Mubarak ruled Egypt for 30 years until he was ousted following mass protests in 2011.

He was arrested in April 2011, two months after stepping down, and was in prison and military hospitals until 2017, when he was freed after being cleared of charges of ordering the killing of protesters.

CAIRO: Hosni Mubarak, who became Egypt’s longest-serving ruler in more than 150 years before being forced from office by a popular uprising, has died. He was 91.

His death was announced yesterday by state TV. No cause was mentioned, although his family recently said he’d been hospitalis­ed.

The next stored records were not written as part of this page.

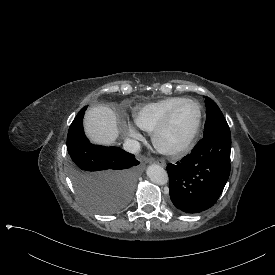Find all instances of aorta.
<instances>
[{
  "label": "aorta",
  "instance_id": "1",
  "mask_svg": "<svg viewBox=\"0 0 275 275\" xmlns=\"http://www.w3.org/2000/svg\"><path fill=\"white\" fill-rule=\"evenodd\" d=\"M146 174L150 178V180L155 184L165 185L168 182L167 172L160 165L152 164L148 166Z\"/></svg>",
  "mask_w": 275,
  "mask_h": 275
}]
</instances>
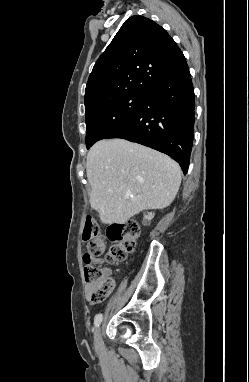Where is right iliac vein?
<instances>
[{"label": "right iliac vein", "mask_w": 249, "mask_h": 382, "mask_svg": "<svg viewBox=\"0 0 249 382\" xmlns=\"http://www.w3.org/2000/svg\"><path fill=\"white\" fill-rule=\"evenodd\" d=\"M94 345L97 350H101L103 348V340L100 328H97L94 332Z\"/></svg>", "instance_id": "63e3f726"}]
</instances>
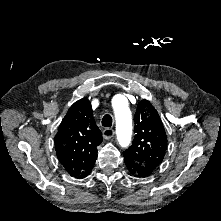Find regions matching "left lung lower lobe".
Instances as JSON below:
<instances>
[{
	"label": "left lung lower lobe",
	"instance_id": "left-lung-lower-lobe-1",
	"mask_svg": "<svg viewBox=\"0 0 221 221\" xmlns=\"http://www.w3.org/2000/svg\"><path fill=\"white\" fill-rule=\"evenodd\" d=\"M124 161L129 172L135 177H145L149 174V172L141 168L135 161L125 155Z\"/></svg>",
	"mask_w": 221,
	"mask_h": 221
}]
</instances>
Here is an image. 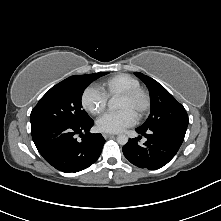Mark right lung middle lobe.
<instances>
[{"instance_id": "right-lung-middle-lobe-1", "label": "right lung middle lobe", "mask_w": 221, "mask_h": 221, "mask_svg": "<svg viewBox=\"0 0 221 221\" xmlns=\"http://www.w3.org/2000/svg\"><path fill=\"white\" fill-rule=\"evenodd\" d=\"M106 74L108 72L71 76L53 86L32 109L31 126L51 122L81 124L90 120L82 109L83 91L92 81Z\"/></svg>"}]
</instances>
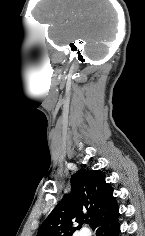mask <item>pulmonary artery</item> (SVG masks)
<instances>
[{
	"instance_id": "obj_1",
	"label": "pulmonary artery",
	"mask_w": 145,
	"mask_h": 236,
	"mask_svg": "<svg viewBox=\"0 0 145 236\" xmlns=\"http://www.w3.org/2000/svg\"><path fill=\"white\" fill-rule=\"evenodd\" d=\"M80 236H90V234L87 229H82L80 231Z\"/></svg>"
}]
</instances>
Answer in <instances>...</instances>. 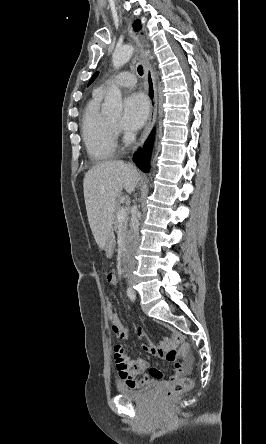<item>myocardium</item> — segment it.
Here are the masks:
<instances>
[{"instance_id": "obj_1", "label": "myocardium", "mask_w": 266, "mask_h": 444, "mask_svg": "<svg viewBox=\"0 0 266 444\" xmlns=\"http://www.w3.org/2000/svg\"><path fill=\"white\" fill-rule=\"evenodd\" d=\"M108 124H109L110 131L112 132L114 137H116V135L118 134V129H119L118 124L115 122H112L110 119L108 121Z\"/></svg>"}]
</instances>
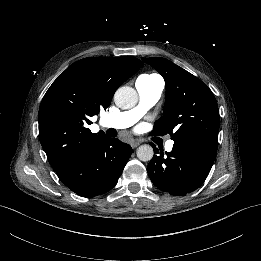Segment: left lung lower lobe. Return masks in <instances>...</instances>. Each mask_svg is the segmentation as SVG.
<instances>
[{
	"label": "left lung lower lobe",
	"instance_id": "obj_1",
	"mask_svg": "<svg viewBox=\"0 0 261 261\" xmlns=\"http://www.w3.org/2000/svg\"><path fill=\"white\" fill-rule=\"evenodd\" d=\"M217 145L200 137L174 141L172 151L166 152V156L163 153L154 155L147 167L148 175L161 191L174 196L186 195L199 188L207 178L216 157Z\"/></svg>",
	"mask_w": 261,
	"mask_h": 261
}]
</instances>
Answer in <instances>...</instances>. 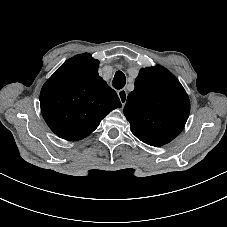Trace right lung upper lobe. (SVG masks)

Dubbed the “pharaoh” by his detractors, Mubarak had ruled for 30 years and was widely accepted to be preparing his younger son Gamal as successor when the Arab Spring surged into Cairo in January 2011. After 18 days of mass protests, he was gone, his image of an all-powerful ruler shredded.

Mubarak attended his trial for the killing of more than 850 protesters by security forces in the final days of his regime in a hospital bed and faced other serious charges, but was only found guilty of fraud and avoided serving additional time in jail.

Mubarak was born on May 4, 1928, in Kafr El Meselha in the Nile Delta. Opting for a military career when Egypt was still a monarchy, he entered the Air Force Academy in 1950. Four years later, King Farouk was overthrown in a coup led by Gamal Abdel Nasser.

In 1964, Mubarak was appointed head of the Egyptian military delegation to the Soviet Union, the sole supplier of weapons to Nasser’s regime. From 1967 to 1972, he served as air force chief of staff, became deputy minister for military affairs and was promoted to air marshal after the 1973 Arab-Israel war.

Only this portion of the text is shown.